Extracted page text data:
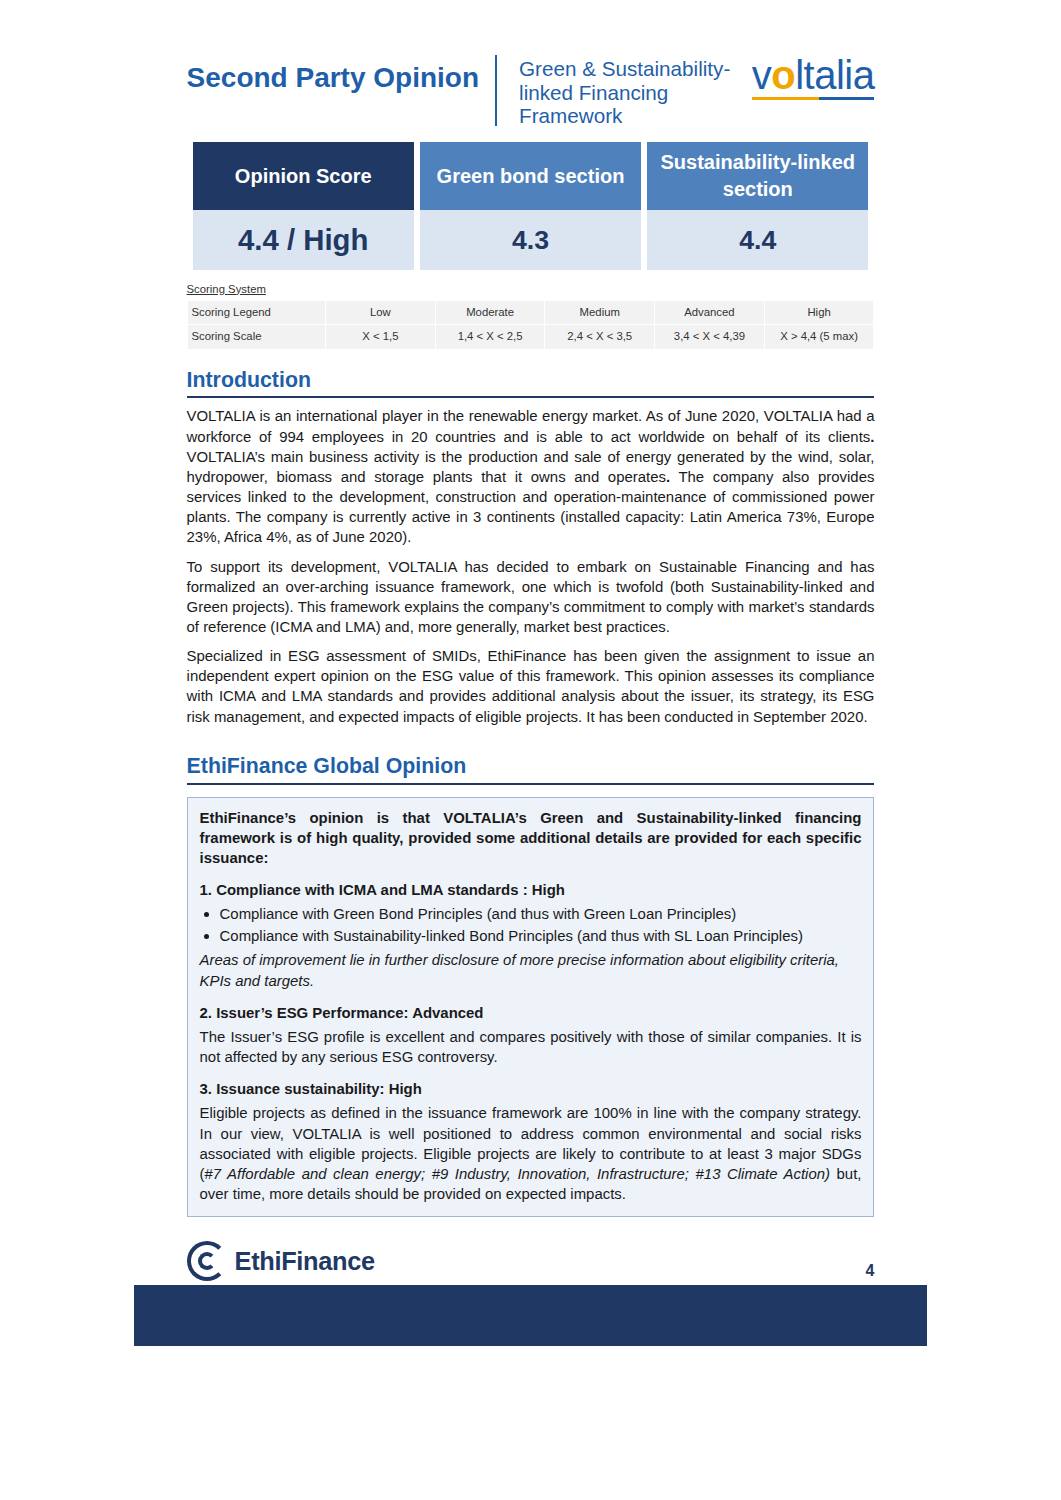Second Party Opinion
Green & Sustainability-
linked Financing Framework
voltalia
| Opinion Score | Green bond section | Sustainability-linked section |
| 4.4 / High | 4.3 | 4.4 |
Scoring System
| Scoring Legend | Low | Moderate | Medium | Advanced | High |
| Scoring Scale | X < 1,5 | 1,4 < X < 2,5 | 2,4 < X < 3,5 | 3,4 < X < 4,39 | X > 4,4 (5 max) |
Introduction
VOLTALIA is an international player in the renewable energy market. As of June 2020, VOLTALIA had a workforce of 994 employees in 20 countries and is able to act worldwide on behalf of its clients. VOLTALIA’s main business activity is the production and sale of energy generated by the wind, solar, hydropower, biomass and storage plants that it owns and operates. The company also provides services linked to the development, construction and operation-maintenance of commissioned power plants. The company is currently active in 3 continents (installed capacity: Latin America 73%, Europe 23%, Africa 4%, as of June 2020).
To support its development, VOLTALIA has decided to embark on Sustainable Financing and has formalized an over-arching issuance framework, one which is twofold (both Sustainability-linked and Green projects). This framework explains the company’s commitment to comply with market’s standards of reference (ICMA and LMA) and, more generally, market best practices.
Specialized in ESG assessment of SMIDs, EthiFinance has been given the assignment to issue an independent expert opinion on the ESG value of this framework. This opinion assesses its compliance with ICMA and LMA standards and provides additional analysis about the issuer, its strategy, its ESG risk management, and expected impacts of eligible projects. It has been conducted in September 2020.
EthiFinance Global Opinion
EthiFinance’s opinion is that VOLTALIA’s Green and Sustainability-linked financing framework is of high quality, provided some additional details are provided for each specific issuance:
1. Compliance with ICMA and LMA standards : High
Compliance with Green Bond Principles (and thus with Green Loan Principles)
Compliance with Sustainability-linked Bond Principles (and thus with SL Loan Principles)
Areas of improvement lie in further disclosure of more precise information about eligibility criteria, KPIs and targets.
2. Issuer’s ESG Performance: Advanced
The Issuer’s ESG profile is excellent and compares positively with those of similar companies. It is not affected by any serious ESG controversy.
3. Issuance sustainability: High
Eligible projects as defined in the issuance framework are 100% in line with the company strategy. In our view, VOLTALIA is well positioned to address common environmental and social risks associated with eligible projects. Eligible projects are likely to contribute to at least 3 major SDGs (#7 Affordable and clean energy; #9 Industry, Innovation, Infrastructure; #13 Climate Action) but, over time, more details should be provided on expected impacts.
EthiFinance
4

- [Exercise objective]:
The pictures stay out; copy the rest of the data word for word.

- [Response to the exercise]:
Second Party Opinion
Green & Sustainability-
linked Financing Framework
voltalia
| Opinion Score | Green bond section | Sustainability-linked section |
| 4.4 / High | 4.3 | 4.4 |
Scoring System
| Scoring Legend | Low | Moderate | Medium | Advanced | High |
| Scoring Scale | X < 1,5 | 1,4 < X < 2,5 | 2,4 < X < 3,5 | 3,4 < X < 4,39 | X > 4,4 (5 max) |
Introduction
VOLTALIA is an international player in the renewable energy market. As of June 2020, VOLTALIA had a workforce of 994 employees in 20 countries and is able to act worldwide on behalf of its clients. VOLTALIA’s main business activity is the production and sale of energy generated by the wind, solar, hydropower, biomass and storage plants that it owns and operates. The company also provides services linked to the development, construction and operation-maintenance of commissioned power plants. The company is currently active in 3 continents (installed capacity: Latin America 73%, Europe 23%, Africa 4%, as of June 2020).
To support its development, VOLTALIA has decided to embark on Sustainable Financing and has formalized an over-arching issuance framework, one which is twofold (both Sustainability-linked and Green projects). This framework explains the company’s commitment to comply with market’s standards of reference (ICMA and LMA) and, more generally, market best practices.
Specialized in ESG assessment of SMIDs, EthiFinance has been given the assignment to issue an independent expert opinion on the ESG value of this framework. This opinion assesses its compliance with ICMA and LMA standards and provides additional analysis about the issuer, its strategy, its ESG risk management, and expected impacts of eligible projects. It has been conducted in September 2020.
EthiFinance Global Opinion
EthiFinance’s opinion is that VOLTALIA’s Green and Sustainability-linked financing framework is of high quality, provided some additional details are provided for each specific issuance:
1. Compliance with ICMA and LMA standards : High
Compliance with Green Bond Principles (and thus with Green Loan Principles)
Compliance with Sustainability-linked Bond Principles (and thus with SL Loan Principles)
Areas of improvement lie in further disclosure of more precise information about eligibility criteria, KPIs and targets.
2. Issuer’s ESG Performance: Advanced
The Issuer’s ESG profile is excellent and compares positively with those of similar companies. It is not affected by any serious ESG controversy.
3. Issuance sustainability: High
Eligible projects as defined in the issuance framework are 100% in line with the company strategy. In our view, VOLTALIA is well positioned to address common environmental and social risks associated with eligible projects. Eligible projects are likely to contribute to at least 3 major SDGs (#7 Affordable and clean energy; #9 Industry, Innovation, Infrastructure; #13 Climate Action) but, over time, more details should be provided on expected impacts.
EthiFinance
4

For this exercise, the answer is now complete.